Beets have been busy lately. They've been burying their humdrum reputation and stepping out as an ingredient of the moment. The very thing that makes them a nuisance to home cooks—the whole "your kitchen looks like a blood bath" thing—is a boon to cocktail makers, as it helps produce striking, vibrant-hued drinks.
The sweet, earthy taste of a beet is the perfect complement to warming spirits like bourbon and Scotch, but takes on a more fresh, vegetal character when paired with gin. Plus, thanks to their naturally blood-red color, beet cocktails are a sophisticated answer to the Halloween drink conundrum.
With the same flavor base as The Penicillin—lemon, ginger, and Scotch—the foundation of this drink is already a delicious antidote to a long, cold day. Adding a shot of beet juice just ups the curative ante. This is a great cocktail for anyone who is just beginning to get into Scotch. The blended Scotch I use here (Black Bottle Islay Scotch) has a lot of great smoky, spicy character, but the earthy beets and the sweet, snappy ginger liqueur ensure that the whisky doesn't take over the drink.

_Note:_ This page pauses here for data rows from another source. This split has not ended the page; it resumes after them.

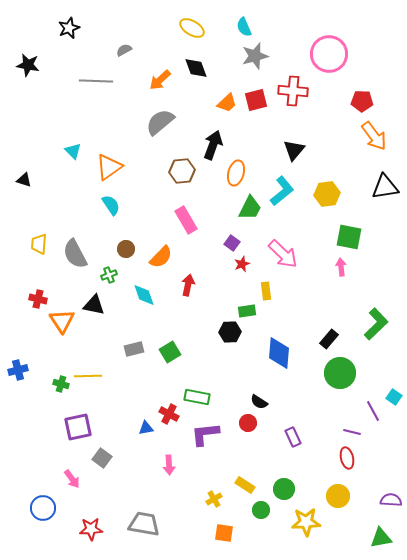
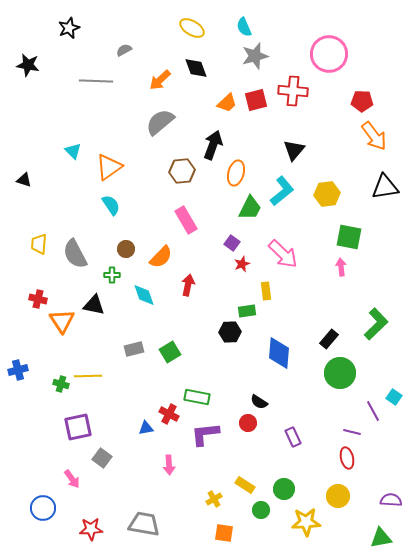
green cross at (109, 275): moved 3 px right; rotated 21 degrees clockwise
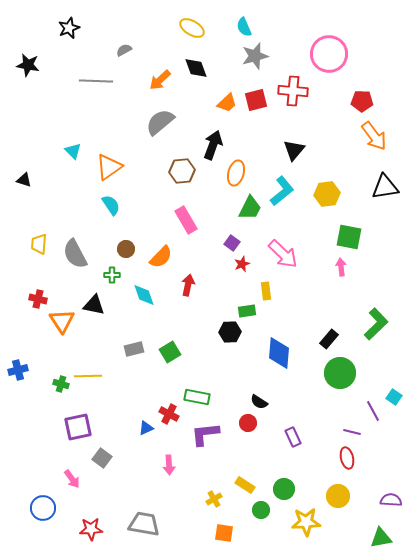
blue triangle at (146, 428): rotated 14 degrees counterclockwise
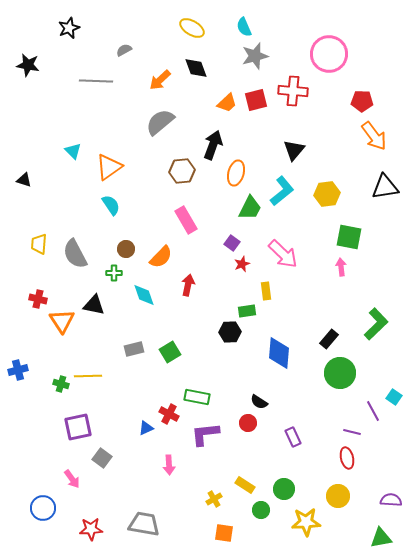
green cross at (112, 275): moved 2 px right, 2 px up
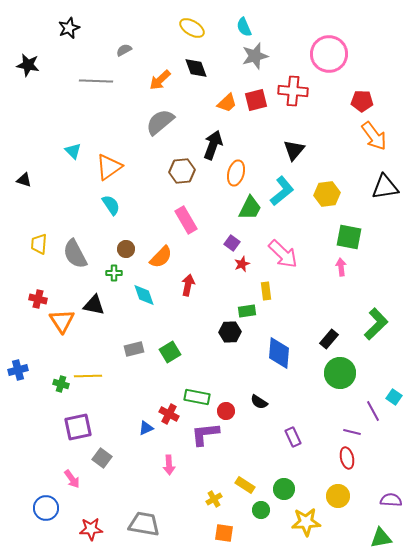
red circle at (248, 423): moved 22 px left, 12 px up
blue circle at (43, 508): moved 3 px right
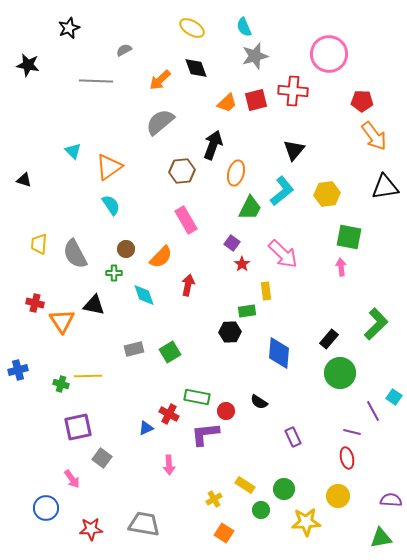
red star at (242, 264): rotated 14 degrees counterclockwise
red cross at (38, 299): moved 3 px left, 4 px down
orange square at (224, 533): rotated 24 degrees clockwise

Although this drink is served over ice, it still packs a toasty punch thanks to layers of warm flavors. Bulleit Bourbon is a great choice here, pairing well with the warm caramel and spicy cinnamon flavor of the Carpano Antica Sweet Vermouth. Juice from beets and carrots (both of which are botanically taproots) provides the red color, of course, and a robust sweetness. A dash of tangy balsamic vinegar balances everything out and highlights the savory side of this drink.
The Hot Pink
My favorite beet salad has a healthy dose of horseradish. Although I've made many variations of it based on what I have in the fridge at any given time, the dressing always has a splash of apple cider vinegar. Using my favorite way to eat beets as inspiration, I created a savory shrub with beets, celery, and horseradish. The finished product here has just a touch of heat from the horseradish, so experiment with bumping up the amount if you'd like more of a kick. The celery provides a light, fresh component to the heavier root vegetables. Choose a bold gin like Tanqueray for this cocktail, which can stand up to the aggressive flavors in the shrub.